Streit gibt es noch darüber, wie viel Geld die Länder beisteuern müssen. Bislang liegt der Digitalpakt auf Eis, weil dafür eine Grundgesetzänderung nötig ist. Das Vorhaben verzögert sich, weil die Bundesregierung diese zusammen mit weiteren Änderungen auf den Weg bringen will.

Hamburgs Bildungssenator Ties Rabe (SPD) hatte am Donnerstag gefordert, den entsprechenden Artikel notfalls abzukoppeln und separat beschließen zu lassen. Karliczek zeigte sich am Freitag offen dafür: „Wir sind uns im Kabinett einig, dass wir uns vorstellen können, die Änderung des Artikels 104c auch allein auf den Weg zu bringen.“

Karliczek und ihre Länderkollegen sprachen in Erfurt auch über den geplanten Bildungsrat. Die Kultusminister und -senatoren legten ein Papier mit eigenen Vorstellungen zu dem Gremium vor. „Wir wollen, dass der Bildungsrat kleiner wird, als vom Bund vorgeschlagen“, sagte KMK-Präsident Helmut Holter (Linke). Einig sei man sich darüber, dass der Bildungsrat aus zwei Kommissionen bestehen solle.

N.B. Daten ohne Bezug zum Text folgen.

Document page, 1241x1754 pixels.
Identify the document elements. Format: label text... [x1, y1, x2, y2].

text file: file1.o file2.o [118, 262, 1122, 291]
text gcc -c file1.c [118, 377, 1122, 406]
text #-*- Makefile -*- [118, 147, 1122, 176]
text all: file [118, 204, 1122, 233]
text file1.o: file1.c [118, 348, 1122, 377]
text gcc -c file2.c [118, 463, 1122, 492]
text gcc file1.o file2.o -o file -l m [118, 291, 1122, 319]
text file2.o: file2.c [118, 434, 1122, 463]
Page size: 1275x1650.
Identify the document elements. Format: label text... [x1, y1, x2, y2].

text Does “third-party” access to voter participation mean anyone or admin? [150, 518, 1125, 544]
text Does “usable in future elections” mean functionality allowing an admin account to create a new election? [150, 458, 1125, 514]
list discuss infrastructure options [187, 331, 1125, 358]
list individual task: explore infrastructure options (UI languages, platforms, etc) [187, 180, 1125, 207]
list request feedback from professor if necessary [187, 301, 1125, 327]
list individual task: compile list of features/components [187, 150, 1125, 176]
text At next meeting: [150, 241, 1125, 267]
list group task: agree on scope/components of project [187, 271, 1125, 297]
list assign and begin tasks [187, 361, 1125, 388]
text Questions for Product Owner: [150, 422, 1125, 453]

Streit gibt es vor allem über die Frage, wieviel Gewicht die Länder in dem Gremium haben sollen. Holter erneuerte die Forderung, dass es unmöglich sein soll, die Länder im Bildungsrat zu überstimmen. Karliczek entgegnete: „Es geht nicht darum, jemanden zu überstimmen.“ Sie betonte, dass der Bildungsrat nicht nur für Schulen Empfehlungen geben solle, sondern auch für andere Themen wie lebenslanges Lernen.

Die große Koalition in Berlin hatte sich in ihrem Koalitionsvertrag darüber geeinigt, einen Bildungsrat einzurichten - unter anderem, um für mehr Vergleichbarkeit etwa beim Abitur zu sorgen. Das Gremium soll den Ländern aber nur Empfehlungen aussprechen können.